__The task__: Copy the records below, from the line containing "Table 4. Depression, anxiety" through the last line; leave out pictures.

========================================================================

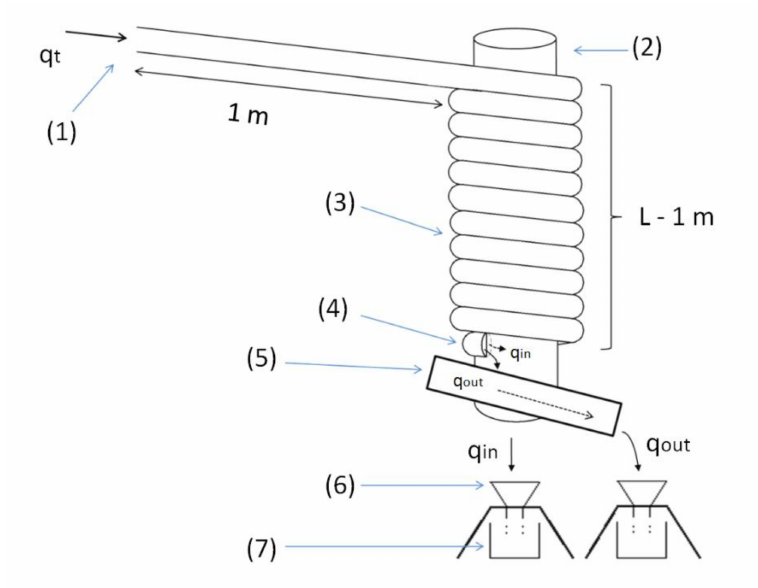
Figure 3. Helical separator scheme: (1) dispersion (emulsion) input; (2) coil mold; (3) helical pipe coil; (4) split zone; (5) gutter; (6) funnel; (7)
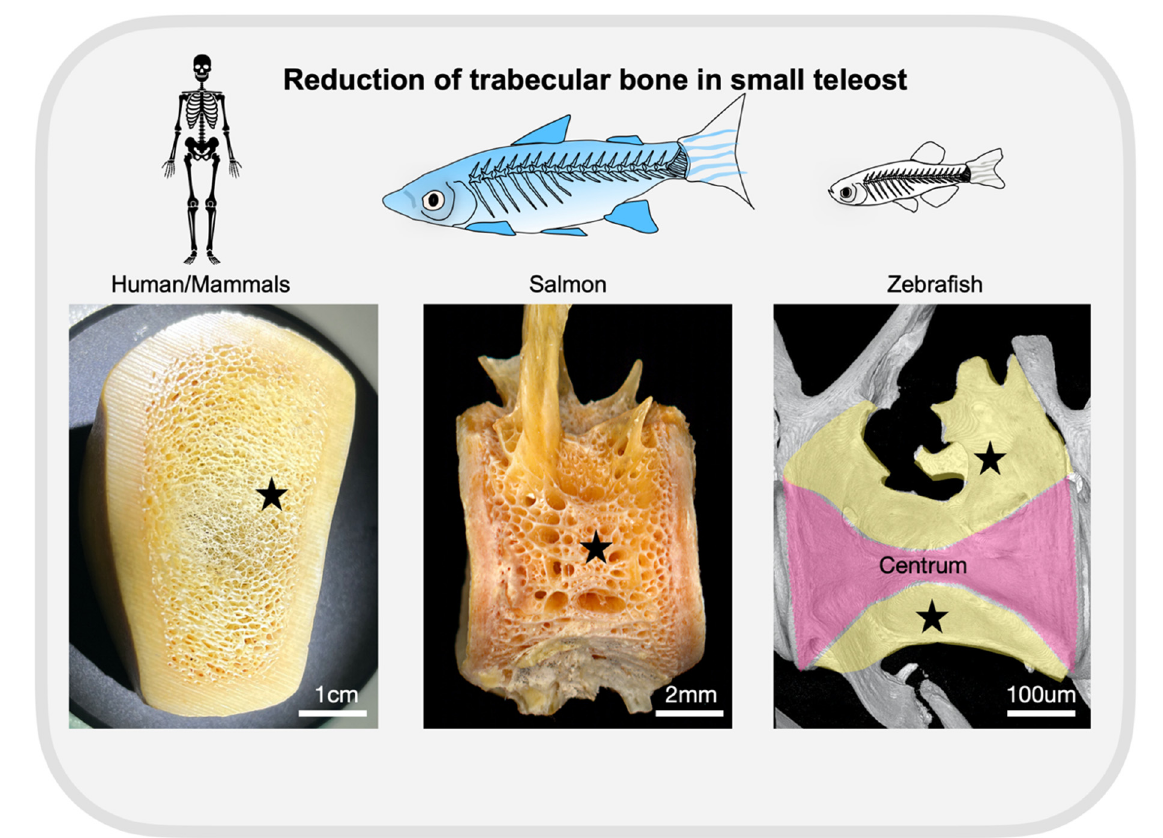
Figure 4. Trabecular bones in fish are located surrounding the centrum while in mammals they are surrounded by cortical bones. Small teleost species show only a few trabeculations (stars) when compared to larger fish. As an example of trabecular bone in mammals, we are showing a section of tibia from a dog, provided by the Histology Facility at the University of Bristol. The picture of salmon was adapted from [137] with permission from the correspondent authors. Note the reduction of trabeculations in zebrafish (synchrotron image, trabeculation shown in yellow and the centrum in pink). Scale bars are as annotated.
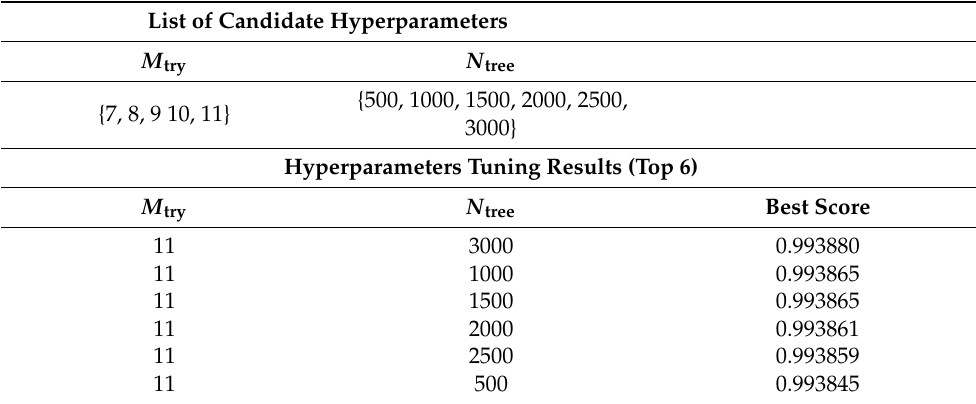
Table A4. The list of candidate parameters and parameters tuning results for finding the optimal parameter set in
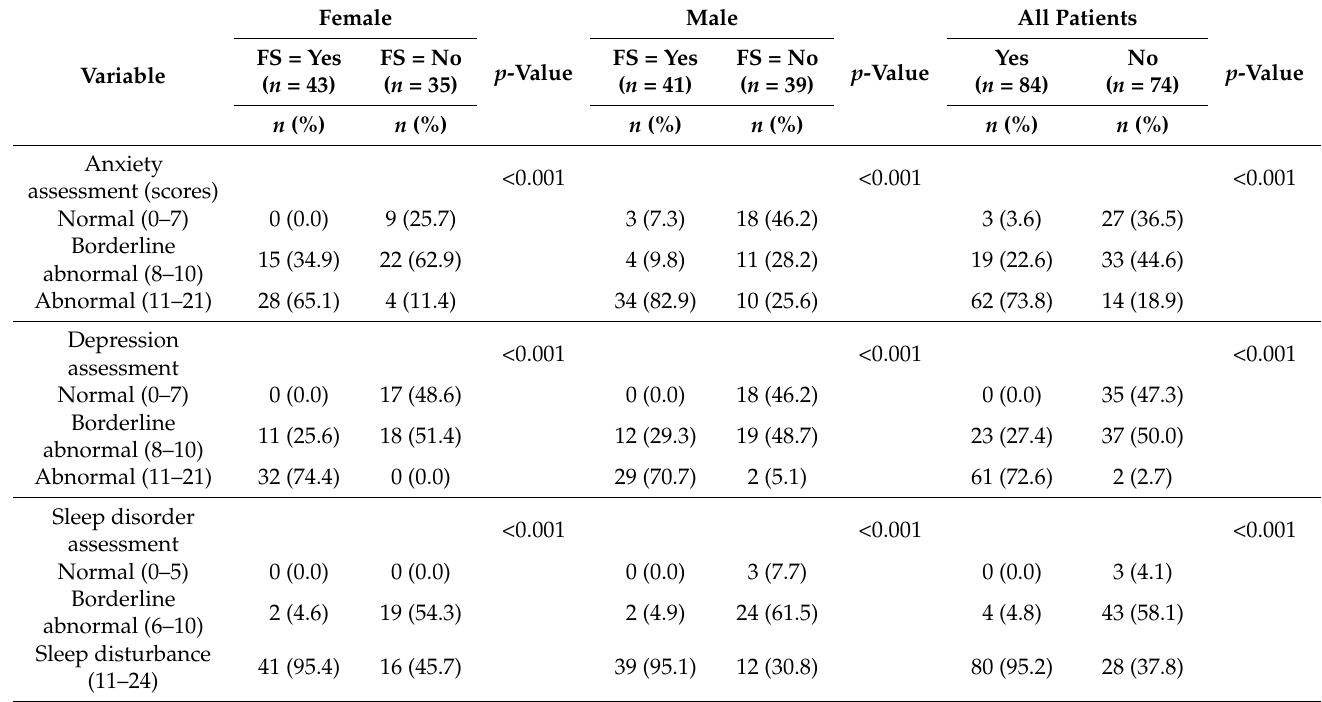
Table 4. Depression, anxiety and sleep disturbance in atrial fibrillation (AF) patients depending on gender and the presence of frailty syndrome (FS).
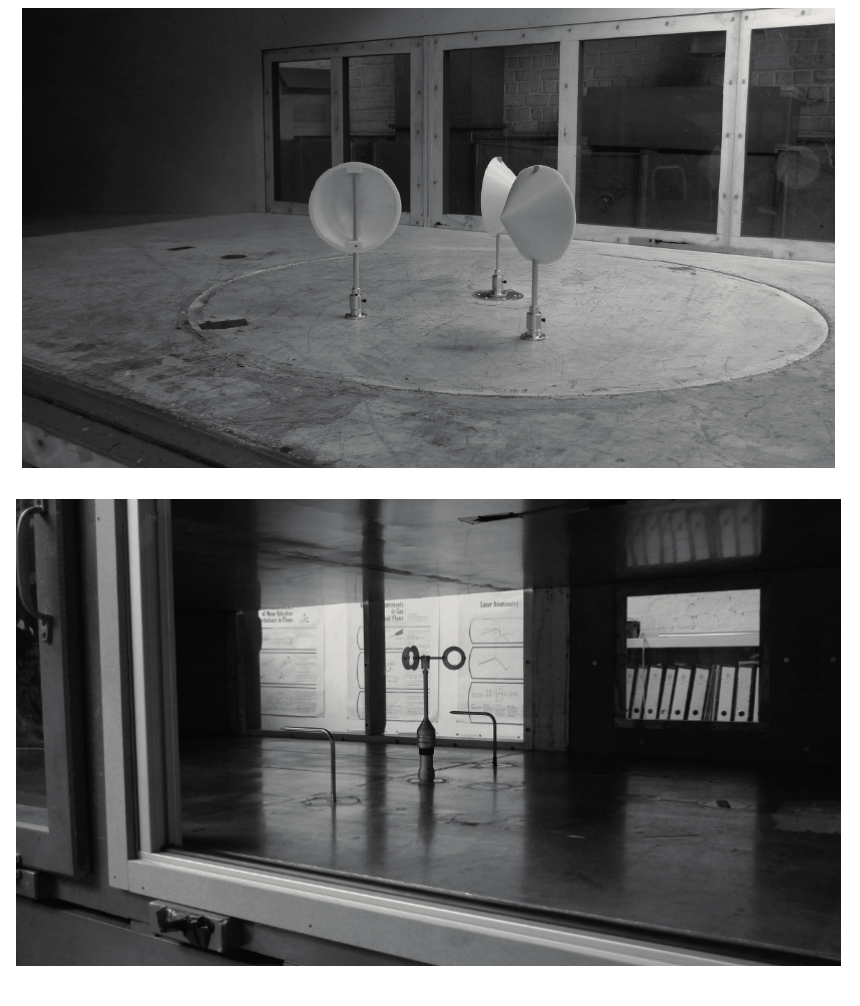
Figure 8. Wind tunnels at the Department of Mechanical Engineering at the Vrije Universiteit Brussel. ( Top ) Large wind tunnel for force measurements. The picture shows the aerodynamic force measurements on a cup in a “rotor” configuration (surrounded by two others); ( Bottom ) Anemometer calibration wind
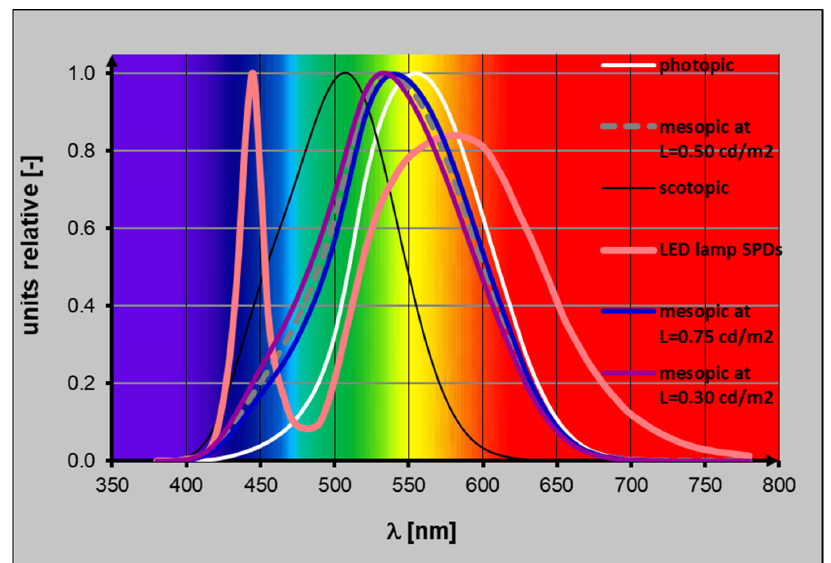
Figure 9. Spectral distribution of the LED_26W road lighting luminaire (pink line) and sensitivity curves of the human eye under mesopic conditions for LED_26W lighting for luminance 0.30 cd/m 2 (purple curve); 0.50 cd/m 2 (dashed grey) and 0.75 cd/m 2 (navy blue), as well as spectral sensitivity of the eye under photopic conditions (white line) and under scotopic conditions (black line).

========================================================================

__Solution to the exercise__:
Table 4. Depression, anxiety and sleep disturbance in atrial fibrillation (AF) patients depending on gender and the presence of frailty syndrome (FS).
Figure 8. Wind tunnels at the Department of Mechanical Engineering at the Vrije Universiteit Brussel. ( Top ) Large wind tunnel for force measurements. The picture shows the aerodynamic force measurements on a cup in a “rotor” configuration (surrounded by two others); ( Bottom ) Anemometer calibration wind
Figure 9. Spectral distribution of the LED_26W road lighting luminaire (pink line) and sensitivity curves of the human eye under mesopic conditions for LED_26W lighting for luminance 0.30 cd/m 2 (purple curve); 0.50 cd/m 2 (dashed grey) and 0.75 cd/m 2 (navy blue), as well as spectral sensitivity of the eye under photopic conditions (white line) and under scotopic conditions (black line).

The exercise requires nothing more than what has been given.